**Passage to read**
○ ○ ○

Elsevier

Knowledge-Based Systems

Volume 119, 1 March 2017, Pages 20-31
Knowledge-Based Systems

Forward backward similarity search in knowledge networks

https://doi.org/10.1016/j.knosys.2016.11.025Get rights and content

Abstract

Similarity search is a fundamental problem in social and knowledge networks like GitHub, DBLP, Wikipedia, etc. Existing network similarity measures are limited because they only consider similarity from the perspective of the query node. However, due to the complicated topology of real-world networks, ignoring the preferences of target nodes often results in odd or unintuitive performance. In this work, we propose a dual perspective similarity metric called Forward Backward Similarity (FBS) that efficiently computes topological similarity from the perspective of both the query node and the perspective of candidate nodes. The effectiveness of our method is evaluated by traditional quantitative ranking metrics and large-scale human judgement on four large real world networks. The proposed method matches human preference and outperforms other similarity search algorithms on community overlap and link prediction. Finally, we demonstrate top-5 rankings for five famous researchers on an academic collaboration network to illustrate how our approach captures semantics more intuitively than other approaches.

Introduction

Computing the similarity of two or more objects in an information network is the main focus of a large amount of scientific research and technological development. Friendship recommendation in social networks is one example, but web search, community detection, general link prediction, list augmentation, and dozens of other application areas are all singularly dependent upon some notion of similarly in the underlying networks.

Similarity is multi-faceted; various traits can be used to determine similarity depending on the specific problem domain. Entire fields of research are dedicated to the development of algorithms that effectively and efficiently retrieve objects similar to some query-object, e.g., information retrieval, computer vision, and databases (broadly speaking). Researchers and practitioners understand that network topology plays a critical role in the identification of object similarity [1], [2], [3]. An appreciation of the topological features has led to the development of models of network growth, clustering, prediction, and classification.

○ ○ ○

**Given data**
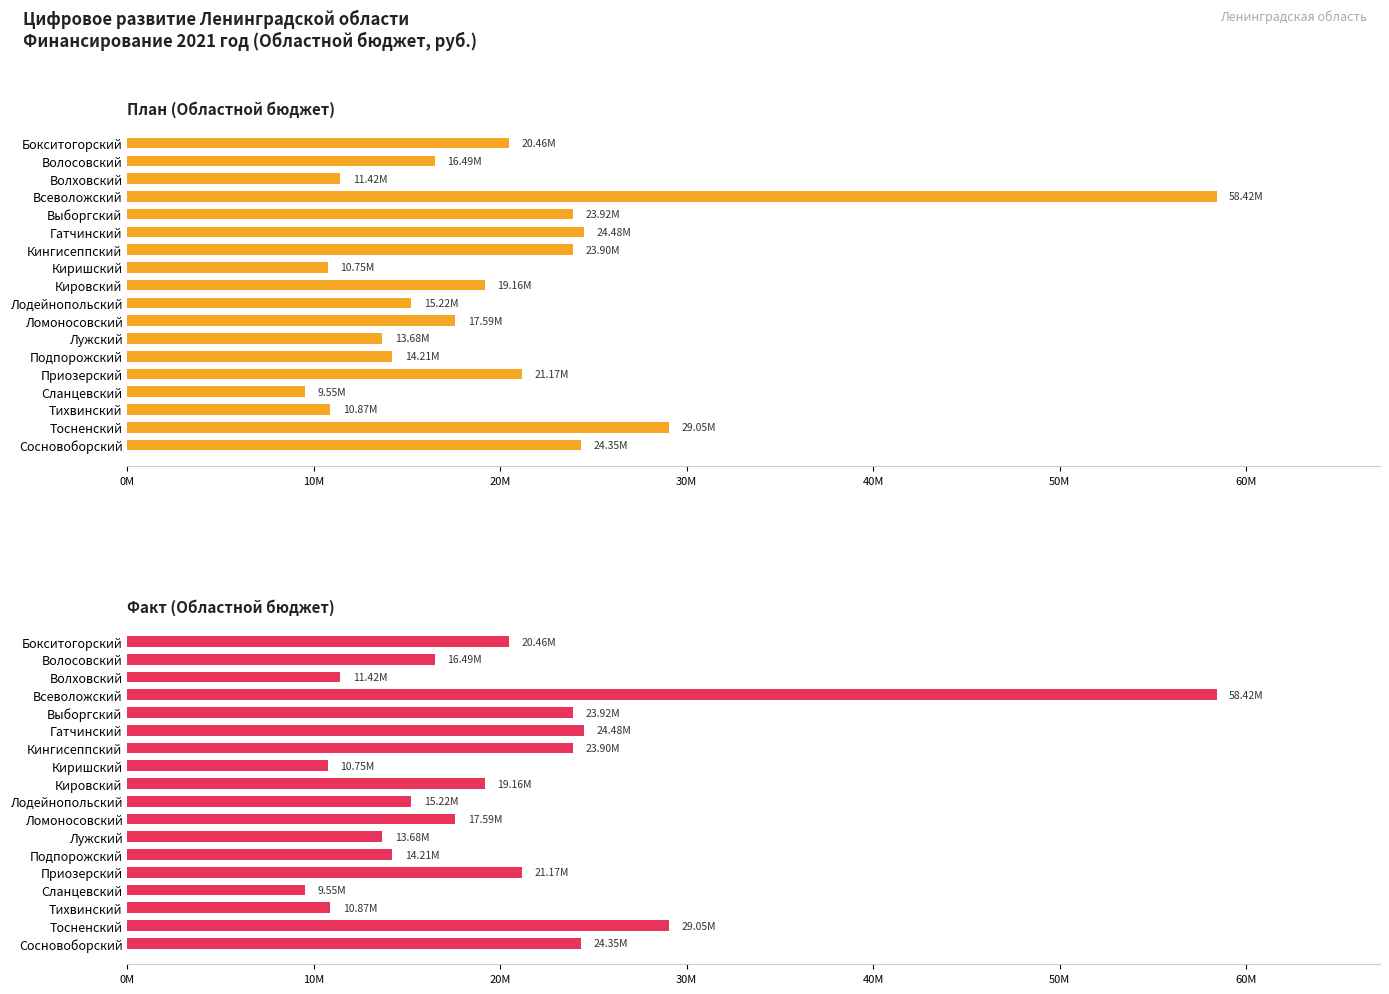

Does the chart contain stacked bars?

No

○ ○ ○

**Task objective**
Reproduce the part of the similarity search text that begins with the words "Computing the similarity" and ends after the words "the underlying networks.". The lines are separate material, unrelated to the similarity search text.

**The answer**
Computing the similarity of two or more objects in an information network is the main focus of a large amount of scientific research and technological development. Friendship recommendation in social networks is one example, but web search, community detection, general link prediction, list augmentation, and dozens of other application areas are all singularly dependent upon some notion of similarly in the underlying networks.